Ingredients:
- 1 cup (2 sticks) unsalted butter
- 1 cup semisweet or bittersweet chocolate chips or chopped chocolate
- 1 cup granulated sugar
- 1/2 cup cocoa powder (unsweetened)
- 1 teaspoon instant coffee or espresso powder (optional, enhances chocolate flavor)
- 1/4 teaspoon salt
- 1 teaspoon vanilla extract
- 5 large eggs, room temperature
For Serving:
- Powdered sugar (optional)
- Whipped cream or vanilla ice cream (optional)
Instructions:
Preheat the Oven:
Preheat your oven to 375°F (190°C).
Grease a 9-inch (23 cm) round cake pan and line the bottom with parchment paper for easy removal.
Melt Butter and Chocolate:
In a heatproof bowl, melt the butter and chocolate together.
You can do this by placing the bowl over a pot of simmering water (double boiler) or by melting in the microwave in short bursts, stirring in between until smooth.
Add Sugar, Cocoa, Coffee, and Salt:
Stir in the granulated sugar, cocoa powder, instant coffee (if using), and salt into the melted chocolate-butter mixture.
Mix until well combined.
Incorporate Eggs:
Add the eggs one at a time, mixing well after each addition.
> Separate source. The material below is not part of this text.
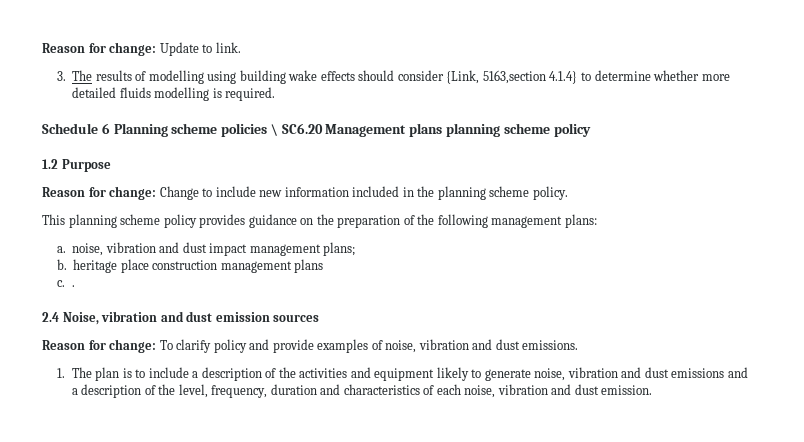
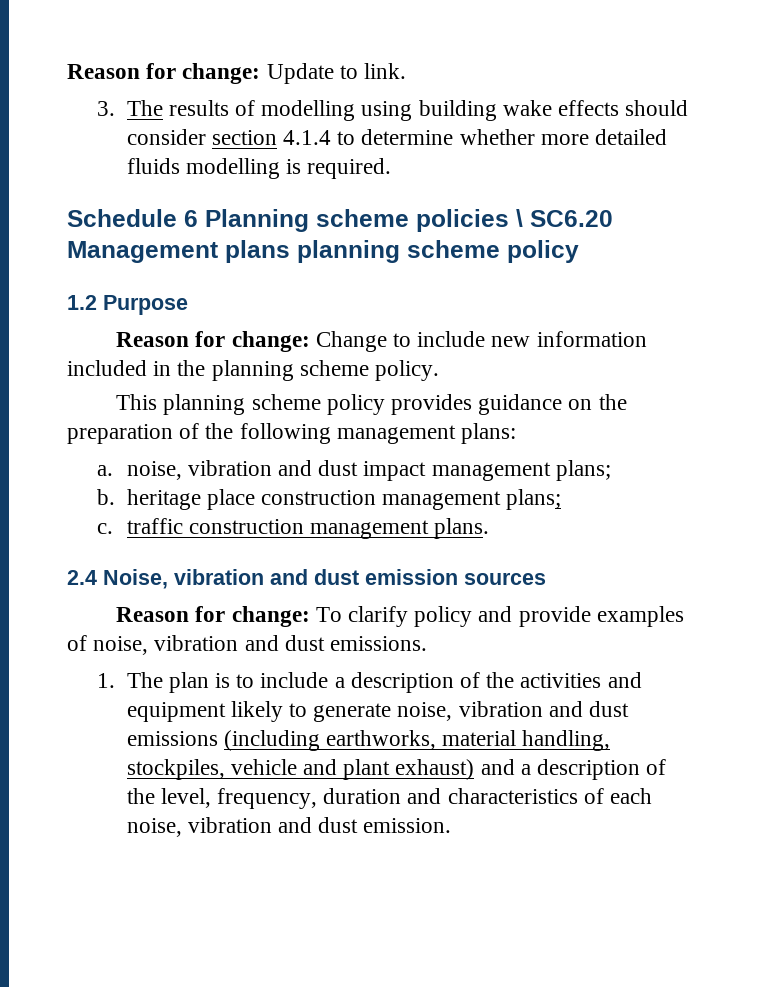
[446,70,578,84] {Link, 5163,section 4.1.4} -> [211,130,331,145] section 4.1.4
[294,259,324,273] plans -> [506,489,562,510] plans;
[71,285,75,287] . -> [126,518,490,539] traffic construction management plans.
(725, 373) none -> [223,730,611,751] [126,759,475,780] (including earthworks, material handling, stockpiles, vehicle and plant exhaust)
The batter should become smooth and glossy.
Vanilla Extract:
Stir in the vanilla extract. Mix until the batter is well combined.
Bake:
Pour the batter into the prepared cake pan.
Smooth the top with a spatula.
Bake in the preheated oven for about 25-30 minutes or until a toothpick inserted into the center comes out with moist crumbs, but not wet batter.
Cool:
Allow the cake to cool in the pan for 10-15 minutes.
Then, run a knife around the edges and invert the cake onto a serving plate.
Peel off the parchment paper.
Serve:
Once the cake has cooled completely, dust it with powdered sugar if desired.
Slice and serve with a dollop of whipped cream or a scoop of vanilla ice cream if you like.
Enjoy your rich and decadent flourless chocolate cake!